**GOAL OF THE EXERCISE**
What lines below contain the word "right"? Please pull each one out.

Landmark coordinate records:
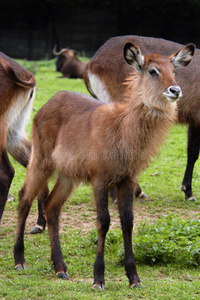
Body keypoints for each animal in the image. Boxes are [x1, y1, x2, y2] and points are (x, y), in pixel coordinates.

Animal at [84, 35, 200, 202]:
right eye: (153, 71)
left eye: (174, 72)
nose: (176, 90)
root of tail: (92, 61)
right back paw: (126, 193)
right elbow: (193, 153)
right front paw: (189, 192)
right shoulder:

**EXERCISE OUTPUT**
right eye: (153, 71)
right back paw: (126, 193)
right elbow: (193, 153)
right front paw: (189, 192)
right shoulder:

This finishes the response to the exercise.